Von Heike Liebau
Veröffentlicht 2019
DOI 10.25360/01–2022-00007
Foto: Verzeichnis der vom Europäischen Zentralkomitee der Indischen Nationalisten bisher veröffentlichten Schriften.
Dieser MIDA Archival Reflexicon Eintrag wurde im Jahr 2022 von Rekha Rajan ins Englische übersetzt und ist nun zusätzlich unter dem Titel “‚Undertakings and Instigations‘: The Berlin Indian Independence Committee in the Files of the Political Archive of the Federal Foreign Office (1914–1920)“ vorhanden.
Inhaltsverzeichnis
Entstehung eines Archivbestandes | Indien in der deutschen Außenpolitik während des Weltkrieges | Das Indische Unabhängigkeitskomitee: Ziele und Netzwerke | „Unternehmungen und Aufwiegelungen in den Gebieten unserer Feinde. Indien“ und weitere relevante Aktensammlungen im PA AA | Endnoten | Sekundärliteratur
Entstehung eines Archivbestandes
Die Unterstützung antikolonialer Kräfte in globalem Maßstab war ein wichtiges Element der deutschen außenpolitischen Strategie während des Ersten Weltkrieges. Sie beinhaltete neben Propaganda auf verschiedenen Ebenen auch finanzielle und militärisch-logistische Hilfe. Diese Politik zielte darauf ab, antikoloniale Stimmungen aufzugreifen, zu stärken und so letztendlich Unruhen und Erhebungen gegen die Kriegsgegner England, Frankreich und Russland zu unterstützen: Kurz gesagt, es ging um die „Aufwiegelung“ und „Revolutionierung“ feindlicher Gebiete.

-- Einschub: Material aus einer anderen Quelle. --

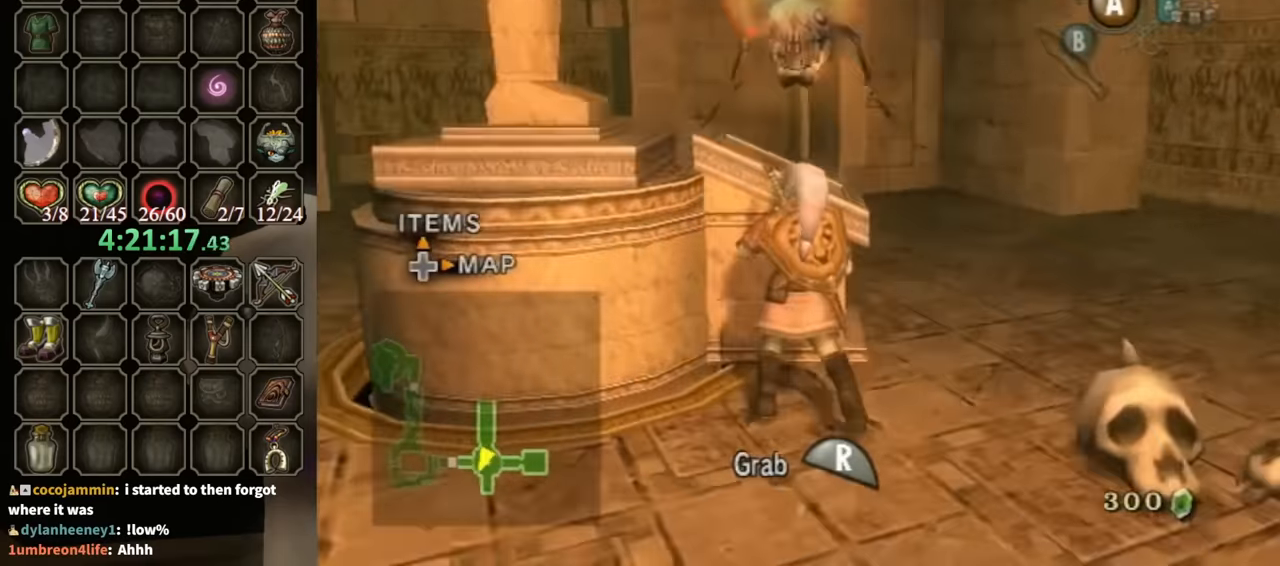
{"buttons": [], "left_stick": "center", "right_stick": "center", "events": []}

In der beim Auswärtigen Amt eigens geschaffenen Nachrichtenstelle für den Orient (NfO) entwickelte der Orientalist, Archäologe und Diplomat Max Freiherr von Oppenheim (1860–1946) zunächst eine spezielle Strategie zur „Aufwiegelung“ in muslimischen Gebieten, die aber bald auf weitere Kolonien und Gebiete unter britischer, französischer oder russischer Herrschaft erweitert wurde. Der Historiker Fritz Fischer bezeichnete diese außenpolitische Propagandastrategie später als „Revolutionierungsprogramm“ und zeigte, wie „Revolutionierung“ von der deutschen Seite als Mittel der Kriegführung eingesetzt wurde.
Mit dem Kampfmittel der Revolutionierung verquickte sich das Kriegsziel, das Britische und Russische Reich aufzubrechen. Frankreich und England schienen in ihren farbigen Kolonialvölkern am verwundbarsten zu sein, während Russland in den fremdstämmigen Nationalitäten Ansatzpunkte für die Insurgierung bot (Fischer 1984: 109).

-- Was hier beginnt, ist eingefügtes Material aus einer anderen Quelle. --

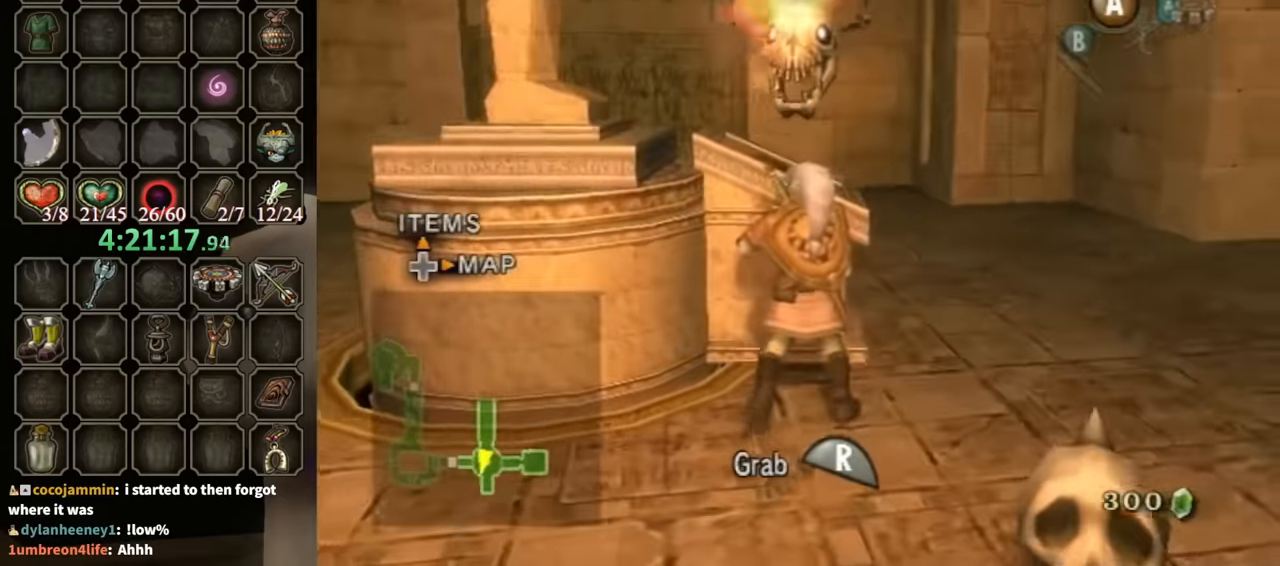
{"buttons": [], "left_stick": "up-right", "right_stick": "left", "events": [[200, "left_stick", "right"], [200, "right_stick", "left"], [500, "left_stick", "up-right"]]}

Im Politischen Archiv des Auswärtigen Amts, Berlin (PA AA), befinden sich in den Beständen zum Ersten Weltkrieg umfangreiche, länder- bzw. regionalspezifisch geordnete Akten mit der Bezeichnung „Unternehmungen und Aufwiegelungen gegen unsere Feinde“. Ausführlich werden hier die Bemühungen der deutschen Seite dokumentiert, revolutionäre und nationalistische Kräfte mit antikolonialer bzw. antiimperialer Stoßrichtung zu unterstützen. Deren Ziele, die sich gegen die britische, französische bzw. russische Kolonialmacht richteten, waren gut mit den militärischen und politischen Zielen der deutschen Außenpolitik vereinbar. Die Strategie war globaler Natur und schloss auch neutrale Länder ein, wie die Dokumente im Archiv des Auswärtigen Amts zeigen. Unter der Bezeichnung: „Unternehmungen und Aufwiegelungen gegen unsere Feinde“ enthält der Bestand Weltkrieg 11 (WK 11) Akten zur Unterstützung antirussischer Bestrebungen in der Ukraine (WK11a); in Polen (WK 11b); „in Rußland, besonders in Finnland“ (WK11c) oder im Kaukasus (WK 11d); zur Unterstützung antikolonialer Bewegungen in Afghanistan und Persien (WK11e); in „Ägypten, Syrien und Arabien“ (WK 11g); Kanada (WK11i); „unter den Buren“ (WK11j); „unter den Iren“ (WK 11k); „in den afrikanischen Besitzungen Frankreichs“ /WK11l); „in Sibirien“ (WK11m); in Rumänien (WK11n); in Bulgarien (WK11o); in Italien (WK11p); in Spanien (WK11 q); „in Abessinen“ (WK 11r); in Portugal (WK 11v) und in Indien (WK 11f ).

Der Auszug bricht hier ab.